I've had to deal with very similar issues myself. What I'm not
clear on with you is whether when you're saying you're using
quotes if you're using excerpts of recordings or whether you are
reading the quotes out of a text. In other words, are you saying, "I
have a dream," or are you using a tape of Martin Luther King
saying, "I have a dream." It's a significant issue. See, you can,
yourself, quote phrases and passages all day, as long as you
give credit where credit is due (would be the liner notes in this
case) and as long as you aren't taking another's work wholesale.
For example, I wanted to incorporate a my reading of a poem by
a particular poet into one of my songs. I was going to use the
whole poem. As the poem is not public domain yet, I would have
to get express permission to quote the poem in my recording.
However, if I quoted a line from it, that would be considered
allusion--it's fine. If I quoted two or three lines from it, that would
be a quote--it would be fine as long as I credited the poet. The
only problem came when I wanted to use the entire work.
Using snippets of recordings is significanlty more complicated
(as anyone who uses samples will tell you). Essentially, if what
you are using comes from a public broadcast, you can use it. If it
didn't, you have to obtain permission. We did a thing with Walter
Cronkite reading the news and Ronald Regan speaking--right off
the public airwaves. Was okay to incorporate into a song.

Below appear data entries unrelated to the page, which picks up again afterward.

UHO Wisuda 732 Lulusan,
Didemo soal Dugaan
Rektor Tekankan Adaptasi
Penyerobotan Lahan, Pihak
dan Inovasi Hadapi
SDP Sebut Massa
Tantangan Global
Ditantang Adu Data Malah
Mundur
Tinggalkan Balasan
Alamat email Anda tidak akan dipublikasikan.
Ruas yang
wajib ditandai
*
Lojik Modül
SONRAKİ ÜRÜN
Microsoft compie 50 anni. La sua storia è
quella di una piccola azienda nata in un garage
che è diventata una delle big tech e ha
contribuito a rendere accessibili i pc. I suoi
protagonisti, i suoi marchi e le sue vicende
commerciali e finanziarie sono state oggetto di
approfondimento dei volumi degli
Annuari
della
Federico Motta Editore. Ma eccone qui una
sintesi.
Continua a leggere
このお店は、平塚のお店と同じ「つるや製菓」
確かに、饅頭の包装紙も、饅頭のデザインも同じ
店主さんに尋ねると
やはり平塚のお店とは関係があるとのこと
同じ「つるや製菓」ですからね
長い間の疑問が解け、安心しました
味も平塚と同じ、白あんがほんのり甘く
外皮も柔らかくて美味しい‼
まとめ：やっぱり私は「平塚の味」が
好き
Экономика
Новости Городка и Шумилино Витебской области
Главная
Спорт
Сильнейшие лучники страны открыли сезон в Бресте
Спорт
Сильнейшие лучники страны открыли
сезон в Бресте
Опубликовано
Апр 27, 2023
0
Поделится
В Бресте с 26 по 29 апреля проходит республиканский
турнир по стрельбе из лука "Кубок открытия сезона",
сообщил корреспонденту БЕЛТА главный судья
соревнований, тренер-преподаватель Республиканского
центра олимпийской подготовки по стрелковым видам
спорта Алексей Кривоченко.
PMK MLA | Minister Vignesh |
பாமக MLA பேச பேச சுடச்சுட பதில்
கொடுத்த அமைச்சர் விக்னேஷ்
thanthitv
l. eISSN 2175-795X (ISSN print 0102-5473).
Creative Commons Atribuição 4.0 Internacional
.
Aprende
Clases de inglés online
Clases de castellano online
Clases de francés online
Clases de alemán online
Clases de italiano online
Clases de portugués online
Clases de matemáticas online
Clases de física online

We
also used trailers from monster movies of the 50's. A bit more
iffy. Even though these were commercials, it could be argued
that we were using the intellectual property of whatever
advertising company came up with the copy.
If what you're doing is reading passages from a book of New
Age quotes, you're absolutely fine with the anonymous or ancient
ones. With the newer ones, you're fine as long as you stick to
short quotes and attribute them in your liner notes.
--- In exs-users@y..., <HELP@M...> wrote:
> > In your opinion do you think the "Type B" quotes would be any
more "legal"
> > to use? And do you think the "Type A" quotes are effected at
all if the
> > original speaker is now deceased?
>
> I depends purely on whether the quotes fall into public domain.
Many, such
> as Martin Luther King's famous speech recordings, I think (or
hope) are
> public domain. I've heard two songs released on fairly
successful labels
> over the past 20 years that trigger samples of that speech at
length.
>
> I would say that a truly anonymous phrase is public domain.
Although you
> don't always know if something is truly public domain or if
someone stole it
> and called it anonymous or public domain. An ancient Chinese
proverb or
> anonymous statement is cool as far as I am concerned.